··· Passage ···
Edit: most all the chips are the same on the two machines. The XServe just adds a couple tweaks like ECC and the PCI-X-to-ethernet bridge chip.
 

gsnyder

macrumors newbie
Aug 4, 2005
7
0
For graphics, that XServe will be put to best use as a render box. I highly doubt it will be suited as a proper graphics workstation given the lack of video card options.

If you keep it for rendering, I recommend DrQueue. It's an open-source, multiplatform distributed rendering app. Takes a bit of effort setting it up (esp. if you're not used to Unix), but it's been rock solid for me.

-G
 

javiercr

macrumors 6502
Apr 12, 2005
419
0
London
adreams said:
Well what is the difference between an Xserve G5 and powermac... I would assume the Xserve with 2 processors would be faster & Better... Also would i be able to use it for graphics....... and if so how would it perform compared to a powermac or pc.

Also bear in mind that the graphics card needs to drive the 30" Apple display...

you assume wrong. and XServe is meant to me a server...a server doesnt even need a display.
 

Sun Baked

macrumors G5
May 19, 2002
14,937
157
Don't think anybody has a dual-link DVI card that runs on a PCI-X slot, and includes Apple drivers.
··· Data provided ···
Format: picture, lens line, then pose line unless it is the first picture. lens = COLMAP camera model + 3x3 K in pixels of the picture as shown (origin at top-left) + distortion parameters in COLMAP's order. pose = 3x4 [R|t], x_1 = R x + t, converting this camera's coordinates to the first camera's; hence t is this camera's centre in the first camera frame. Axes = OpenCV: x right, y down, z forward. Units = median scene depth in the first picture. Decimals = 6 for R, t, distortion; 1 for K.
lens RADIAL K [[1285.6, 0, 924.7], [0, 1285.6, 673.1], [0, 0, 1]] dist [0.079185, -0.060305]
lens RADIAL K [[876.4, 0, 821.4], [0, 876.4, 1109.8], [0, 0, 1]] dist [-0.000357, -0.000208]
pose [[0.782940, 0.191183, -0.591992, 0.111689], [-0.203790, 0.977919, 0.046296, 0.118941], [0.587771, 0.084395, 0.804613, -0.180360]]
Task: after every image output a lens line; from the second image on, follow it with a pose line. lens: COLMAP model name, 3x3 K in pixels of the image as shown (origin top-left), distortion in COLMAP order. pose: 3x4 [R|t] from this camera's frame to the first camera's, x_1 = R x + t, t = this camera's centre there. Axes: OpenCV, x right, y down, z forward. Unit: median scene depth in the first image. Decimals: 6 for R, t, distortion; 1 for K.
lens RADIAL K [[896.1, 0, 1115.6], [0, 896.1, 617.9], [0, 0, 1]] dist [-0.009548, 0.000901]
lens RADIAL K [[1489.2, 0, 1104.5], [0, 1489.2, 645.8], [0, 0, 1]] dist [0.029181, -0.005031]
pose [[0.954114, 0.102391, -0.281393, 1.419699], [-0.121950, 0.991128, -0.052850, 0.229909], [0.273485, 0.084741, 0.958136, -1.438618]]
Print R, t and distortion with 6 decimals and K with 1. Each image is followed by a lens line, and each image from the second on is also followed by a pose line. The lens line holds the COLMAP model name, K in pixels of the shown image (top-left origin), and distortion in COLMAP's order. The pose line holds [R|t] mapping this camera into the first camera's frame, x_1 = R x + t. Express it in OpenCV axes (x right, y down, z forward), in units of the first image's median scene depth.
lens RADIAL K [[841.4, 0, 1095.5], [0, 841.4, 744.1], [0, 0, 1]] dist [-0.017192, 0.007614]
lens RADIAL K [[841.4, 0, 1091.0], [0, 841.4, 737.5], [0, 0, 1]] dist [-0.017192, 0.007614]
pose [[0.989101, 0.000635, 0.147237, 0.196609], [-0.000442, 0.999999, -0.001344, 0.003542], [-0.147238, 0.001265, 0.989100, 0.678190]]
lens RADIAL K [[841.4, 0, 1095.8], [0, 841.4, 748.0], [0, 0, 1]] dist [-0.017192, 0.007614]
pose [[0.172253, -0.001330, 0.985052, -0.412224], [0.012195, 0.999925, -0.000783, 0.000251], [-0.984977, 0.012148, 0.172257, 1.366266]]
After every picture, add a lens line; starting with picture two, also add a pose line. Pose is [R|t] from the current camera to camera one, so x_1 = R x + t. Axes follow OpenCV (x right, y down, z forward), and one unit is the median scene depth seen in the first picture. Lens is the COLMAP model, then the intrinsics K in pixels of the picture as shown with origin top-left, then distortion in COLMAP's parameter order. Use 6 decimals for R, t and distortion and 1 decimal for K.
···
> **Assignment**
Translate this sentence from the Xserve forum thread into Spanish: "It's an open-source, multiplatform distributed rendering app."

> **Exercise solution**
Es una aplicación de renderizado distribuido, multiplataforma y de código abierto.